--- DATA SECTION ---
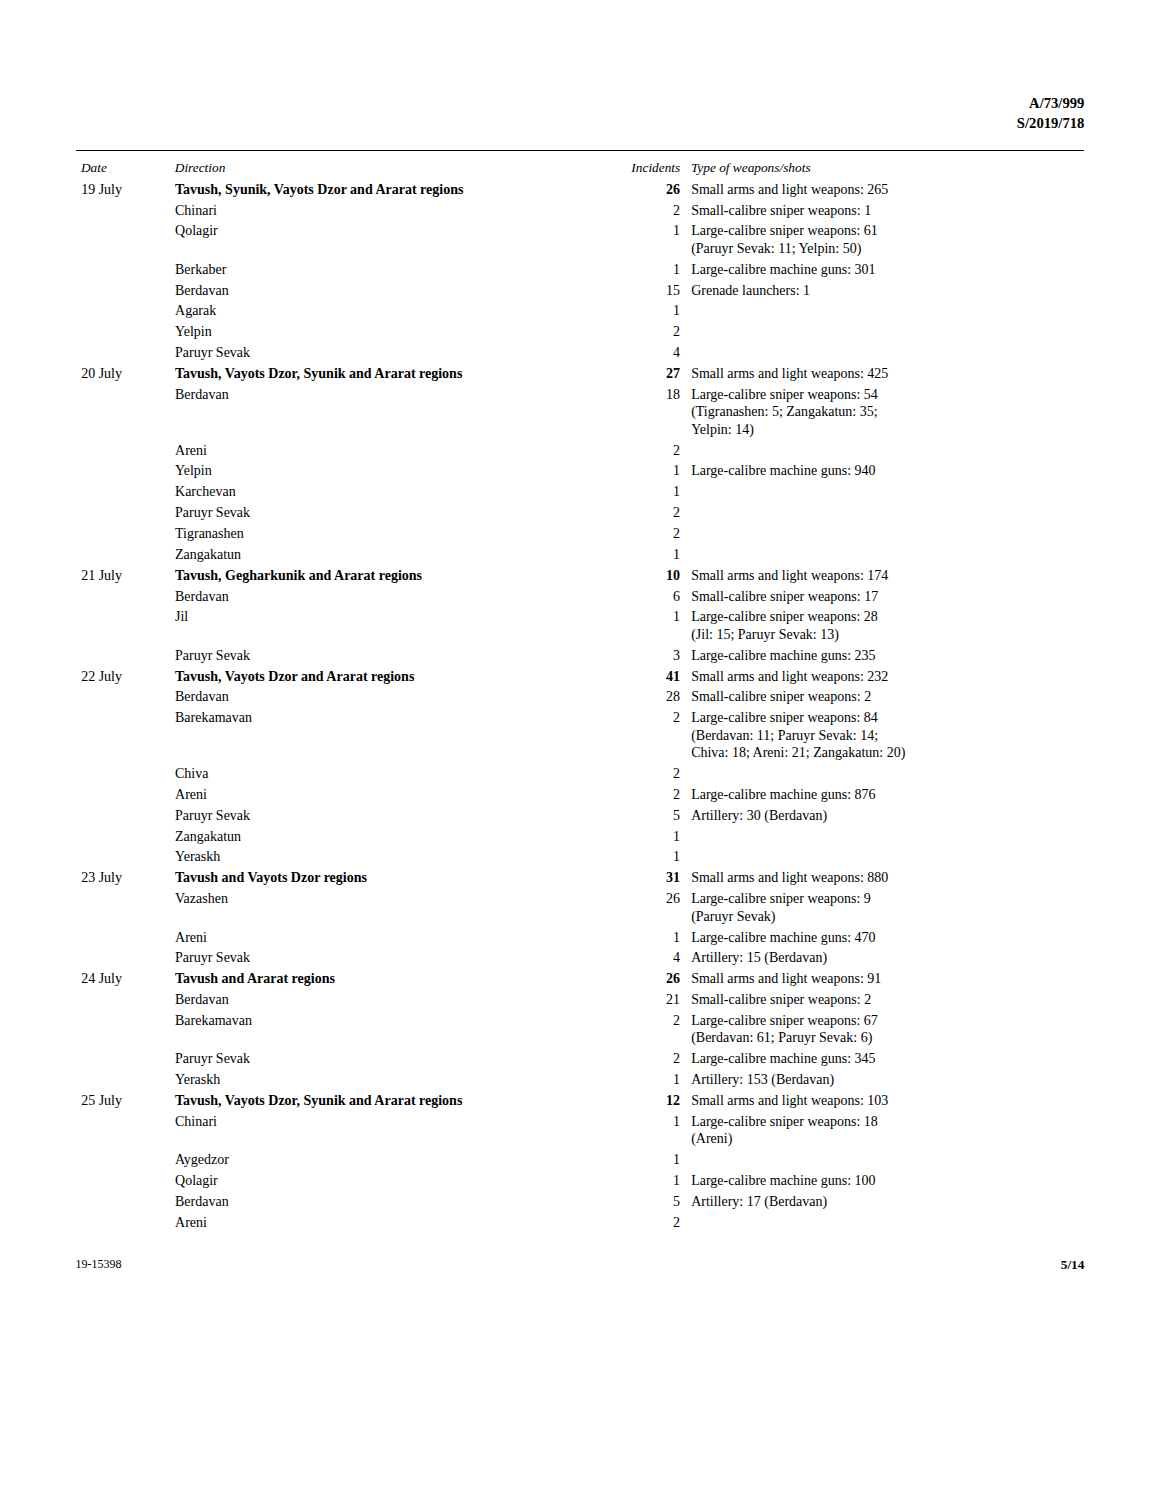A/73/999
S/2019/718
| Date | Direction | Incidents | Type of weapons/shots |
| --- | --- | --- | --- |
| 19 July | Tavush, Syunik, Vayots Dzor and Ararat regions | 26 | Small arms and light weapons: 265 |
| | Chinari | 2 | Small-calibre sniper weapons: 1 |
| | Qolagir | 1 | Large-calibre sniper weapons: 61 (Paruyr Sevak: 11; Yelpin: 50) |
| | Berkaber | 1 | Large-calibre machine guns: 301 |
| | Berdavan | 15 | Grenade launchers: 1 |
| | Agarak | 1 | |
| | Yelpin | 2 | |
| | Paruyr Sevak | 4 | |
| 20 July | Tavush, Vayots Dzor, Syunik and Ararat regions | 27 | Small arms and light weapons: 425 |
| | Berdavan | 18 | Large-calibre sniper weapons: 54 (Tigranashen: 5; Zangakatun: 35; Yelpin: 14) |
| | Areni | 2 | |
| | Yelpin | 1 | Large-calibre machine guns: 940 |
| | Karchevan | 1 | |
| | Paruyr Sevak | 2 | |
| | Tigranashen | 2 | |
| | Zangakatun | 1 | |
| 21 July | Tavush, Gegharkunik and Ararat regions | 10 | Small arms and light weapons: 174 |
| | Berdavan | 6 | Small-calibre sniper weapons: 17 |
| | Jil | 1 | Large-calibre sniper weapons: 28 (Jil: 15; Paruyr Sevak: 13) |
| | Paruyr Sevak | 3 | Large-calibre machine guns: 235 |
| 22 July | Tavush, Vayots Dzor and Ararat regions | 41 | Small arms and light weapons: 232 |
| | Berdavan | 28 | Small-calibre sniper weapons: 2 |
| | Barekamavan | 2 | Large-calibre sniper weapons: 84 (Berdavan: 11; Paruyr Sevak: 14; Chiva: 18; Areni: 21; Zangakatun: 20) |
| | Chiva | 2 | |
| | Areni | 2 | Large-calibre machine guns: 876 |
| | Paruyr Sevak | 5 | Artillery: 30 (Berdavan) |
| | Zangakatun | 1 | |
| | Yeraskh | 1 | |
| 23 July | Tavush and Vayots Dzor regions | 31 | Small arms and light weapons: 880 |
| | Vazashen | 26 | Large-calibre sniper weapons: 9 (Paruyr Sevak) |
| | Areni | 1 | Large-calibre machine guns: 470 |
| | Paruyr Sevak | 4 | Artillery: 15 (Berdavan) |
| 24 July | Tavush and Ararat regions | 26 | Small arms and light weapons: 91 |
| | Berdavan | 21 | Small-calibre sniper weapons: 2 |
| | Barekamavan | 2 | Large-calibre sniper weapons: 67 (Berdavan: 61; Paruyr Sevak: 6) |
| | Paruyr Sevak | 2 | Large-calibre machine guns: 345 |
| | Yeraskh | 1 | Artillery: 153 (Berdavan) |
| 25 July | Tavush, Vayots Dzor, Syunik and Ararat regions | 12 | Small arms and light weapons: 103 |
| | Chinari | 1 | Large-calibre sniper weapons: 18 (Areni) |
| | Aygedzor | 1 | |
| | Qolagir | 1 | Large-calibre machine guns: 100 |
| | Berdavan | 5 | Artillery: 17 (Berdavan) |
| | Areni | 2 | |
19-15398 5/14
---
TASK:
Give the lines again word for word, from the start of the records to the line holding "weapons: 1 |", both included, and leave out any picture.

SOLUTION FOR THIS EXERCISE:
A/73/999
S/2019/718
| Date | Direction | Incidents | Type of weapons/shots |
| --- | --- | --- | --- |
| 19 July | Tavush, Syunik, Vayots Dzor and Ararat regions | 26 | Small arms and light weapons: 265 |
| | Chinari | 2 | Small-calibre sniper weapons: 1 |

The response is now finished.